The good news is that by taking this approach you can get the plumbing to go exactly where you want. Because you’re working in mild steel and using standard exhaust pipe sizes, adaptors (eg from 2½ to 3 inch) can be very easily and cheaply made by an exhaust shop, and pressure and blow-off valve fittings can be easily integrated. Adding brackets to hold the plumbing in place is also straightforward.
Some people worry about rust but if the inside of the tube is cleaned and then spray-painted, this is not a problem – in fact, some factory cars use mild steel intercooler plumbing. If you want, you can get the tubes bead-blasted and then powder-coated – but this considerably adds to the overall cost.
Be wary about grinding back welds in steel intercooler plumbing. Because of the very thin walls, it’s easy to go a bit far with a linisher and find that the wall thickness has dropped to near-nothing – a potential boost blow-out or the starting point for a crack. If the welding is good, it shouldn’t need grinding-back.

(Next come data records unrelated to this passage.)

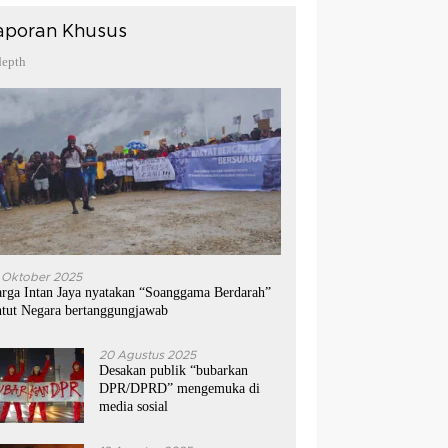
aporan Khusus
depth
 Oktober 2025
rga Intan Jaya nyatakan “Soanggama Berdarah”
ntut Negara bertanggungjawab
20 Agustus 2025
Desakan publik “bubarkan
DPR/DPRD” mengemuka di
media sosial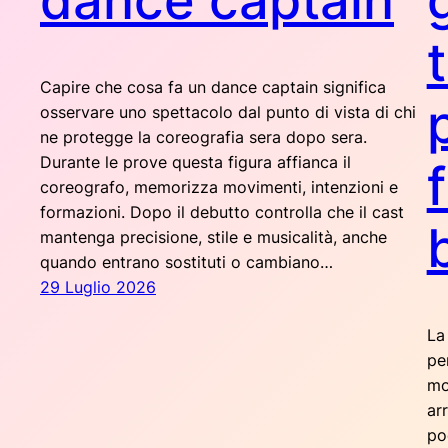
dance captain
t
Capire che cosa fa un dance captain significa
osservare uno spettacolo dal punto di vista di chi
ne protegge la coreografia sera dopo sera.
Durante le prove questa figura affianca il
coreografo, memorizza movimenti, intenzioni e
formazioni. Dopo il debutto controlla che il cast
mantenga precisione, stile e musicalità, anche
quando entrano sostituti o cambiano…
29 Luglio 2026
La
pe
mo
ar
po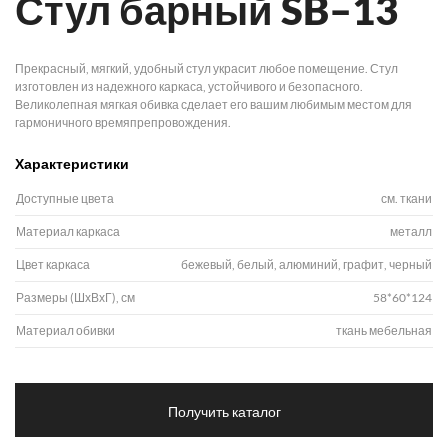
Стул барный SB–13
Прекрасный, мягкий, удобный стул украсит любое помещение. Стул
изготовлен из надежного каркаса, устойчивого и безопасного.
Великолепная мягкая обивка сделает его вашим любимым местом для
гармоничного времяпрепровождения.
Характеристики
Доступные цвета
см. ткани
Материал каркаса
металл
Цвет каркаса
бежевый, белый, алюминий, графит, черный
Размеры (ШхВхГ), см
58*60*124
Материал обивки
ткань мебельная
Получить каталог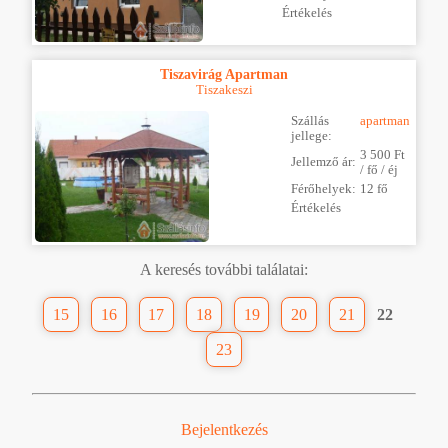
Értékelés
Tiszavirág Apartman
Tiszakeszi
Szállás
apartman
jellege:
3 500 Ft
Jellemző ár:
/ fő / éj
Férőhelyek:
12 fő
Értékelés
A keresés további találatai:
15
16
17
18
19
20
21
22
23
Bejelentkezés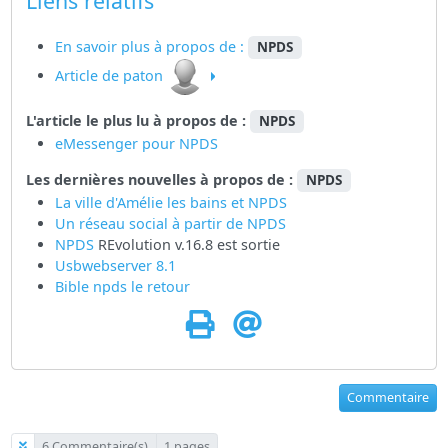
Liens relatifs
En savoir plus à propos de :
NPDS
Article de paton
L'article le plus lu à propos de :
NPDS
eMessenger pour NPDS
Les dernières nouvelles à propos de :
NPDS
La ville d'Amélie les bains et NPDS
Un réseau social à partir de
NPDS
NPDS
REvolution v.16.8 est sortie
Usbwebserver 8.1
Bible npds le retour
Commentaire
6 Commentaire(s)
1 pages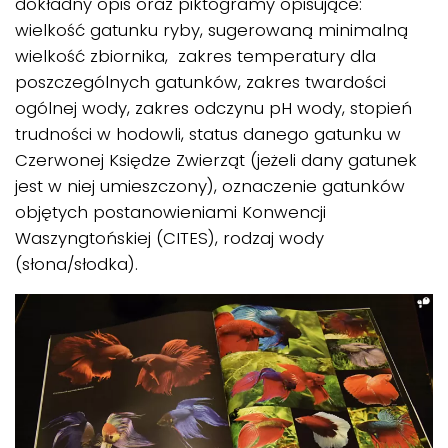
dokładny opis oraz piktogramy opisujące:
wielkość gatunku ryby, sugerowaną minimalną
wielkość zbiornika, zakres temperatury dla
poszczególnych gatunków, zakres twardości
ogólnej wody, zakres odczynu pH wody, stopień
trudności w hodowli, status danego gatunku w
Czerwonej Księdze Zwierząt (jeżeli dany gatunek
jest w niej umieszczony), oznaczenie gatunków
objętych postanowieniami Konwencji
Waszyngtońskiej (CITES), rodzaj wody
(słona/słodka).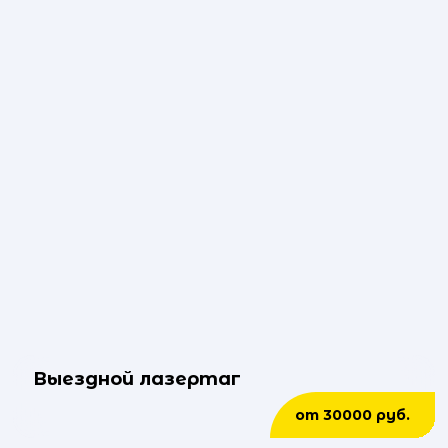
Выездной лазертаг
от 30000 руб.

You can also use stainless steel bends that can later be polished – however, for other than show installations, I don’t think the added difficulty in ‘working’ the material and the increased cost are worth it.
Bits and Pieces
• Rubber vs Silicone
If you’re on a budget or running really high boost (say over 20 psi) there’s nothing wrong with using plain ol’ rubber hose and elbows rather than the more expensive silicone equivalents. Rubber hose and elbows are available from industrial hose suppliers and these parts can be typically a quarter the price of buying silicone.
Look at factory turbo cars and you’ll often see just spring steel clamps used on the hoses. These rely on an exact fitting diameter (ie wall thickness of hose and outside diameter of steel tube) and so be wary of using these on self-made plumbing. However, expensive T-style clamps are unnecessary on small diameter (say 3 inch and under) plumbing not running very high boost pressures. Note that
if you intend using T-style clamps you should provide greater hose overlap on the tube – these clamps are normally wider than traditional worm-drive clamps.

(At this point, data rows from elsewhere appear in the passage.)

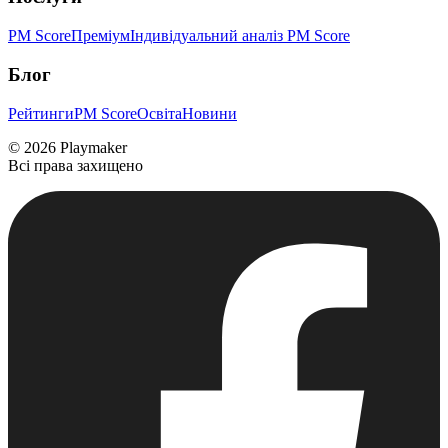
PM Score
Преміум
Індивідуальний аналіз PM Score
Блог
Рейтинги
PM Score
Освіта
Новини
©
2026
Playmaker
Всі права захищено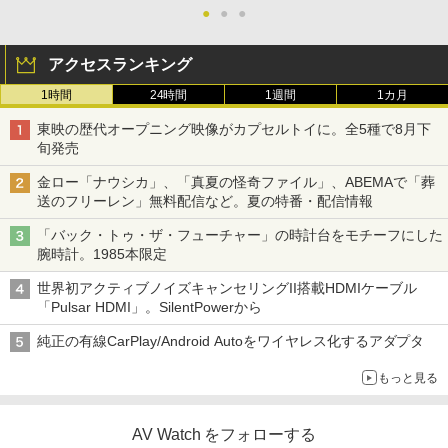
●
●
●
アクセスランキング
1時間
24時間
1週間
1カ月
東映の歴代オープニング映像がカプセルトイに。全5種で8月下
旬発売
金ロー「ナウシカ」、「真夏の怪奇ファイル」、ABEMAで「葬
送のフリーレン」無料配信など。夏の特番・配信情報
「バック・トゥ・ザ・フューチャー」の時計台をモチーフにした
腕時計。1985本限定
世界初アクティブノイズキャンセリングII搭載HDMIケーブル
「Pulsar HDMI」。SilentPowerから
純正の有線CarPlay/Android Autoをワイヤレス化するアダプタ
もっと見る
AV Watch をフォローする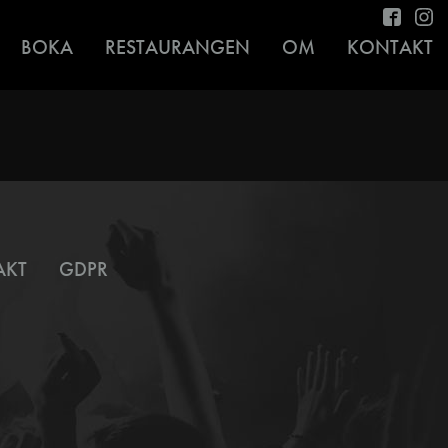
BOKA
RESTAURANGEN
OM
KONTAKT
AKT
GDPR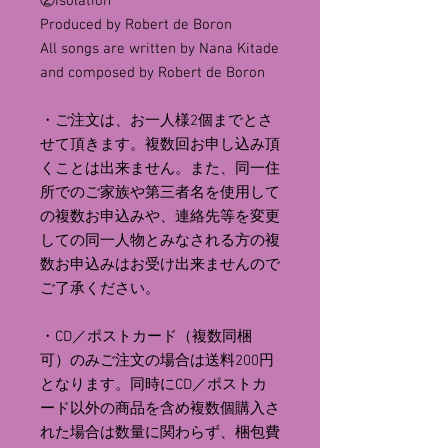
②Isolation
Produced by Robert de Boron
All songs are written by Nana Kitade
and composed by Robert de Boron
・ご注文は、お一人様2個までとさ
せて頂きます。複数回お申し込み頂
くことは出来ません。また、同一住
所でのご家族や第三者名を使用して
の複数お申込みや、連絡先等を変更
しての同一人物とみなされる方の複
数お申込みはお受け出来ませんので
ご了承ください。
・CD／ポストカード（複数同梱
可）のみご注文の場合は送料200円
となります。同時にCD／ポストカ
ード以外の商品を含め複数個購入さ
れた場合は数量に関わらず、梱包費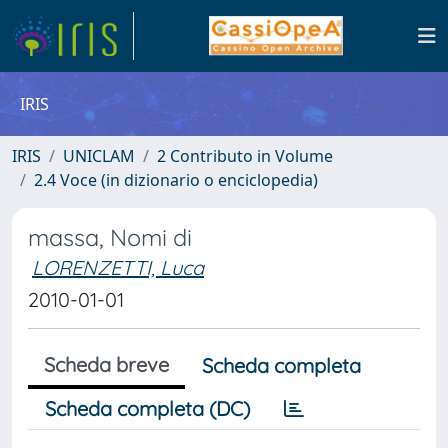
IRIS
IRIS
UNICLAM
2 Contributo in Volume
2.4 Voce (in dizionario o enciclopedia)
massa, Nomi di
LORENZETTI, Luca
2010-01-01
Scheda breve
Scheda completa
Scheda completa (DC)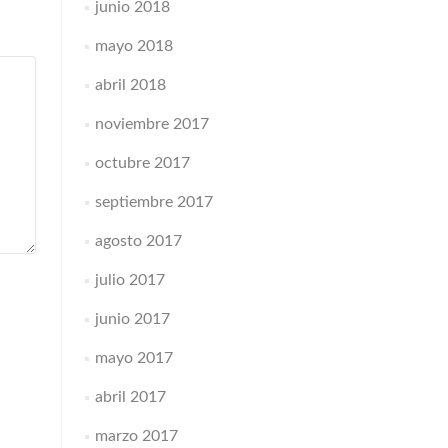
junio 2018
mayo 2018
abril 2018
noviembre 2017
octubre 2017
septiembre 2017
agosto 2017
julio 2017
junio 2017
mayo 2017
abril 2017
marzo 2017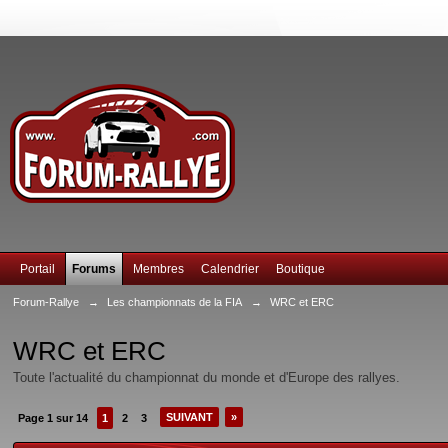
Portail
Forums
Membres
Calendrier
Boutique
Forum-Rallye
→
Les championnats de la FIA
→
WRC et ERC
WRC et ERC
Toute l'actualité du championnat du monde et d'Europe des rallyes.
SUIVANT
»
Page 1 sur 14
1
2
3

It’s easy to forget that for a front-mount intercooler, the engine moves but the intercooler doesn’t! Ensure that there are sufficient flexible hose connections so that the engine can rock around (eg under launch) without tearing apart the intercooler plumbing, and also without transmitting excessive vibration to the bodywork from the engine.
• Insulating the Return
If the return pipe from the intercooler has a hot route through the engine bay to the throttle body, consider insulating it. You can wrap the pipe in aluminium foil tape (as here) or use silicone wetsuit style material (eg oven mitts chopped up for their high temp material).
Plan carefully, decide on the plumbing sizes you’re going to use, then select the type of plumbing that best suits your skills and tools. Then start work!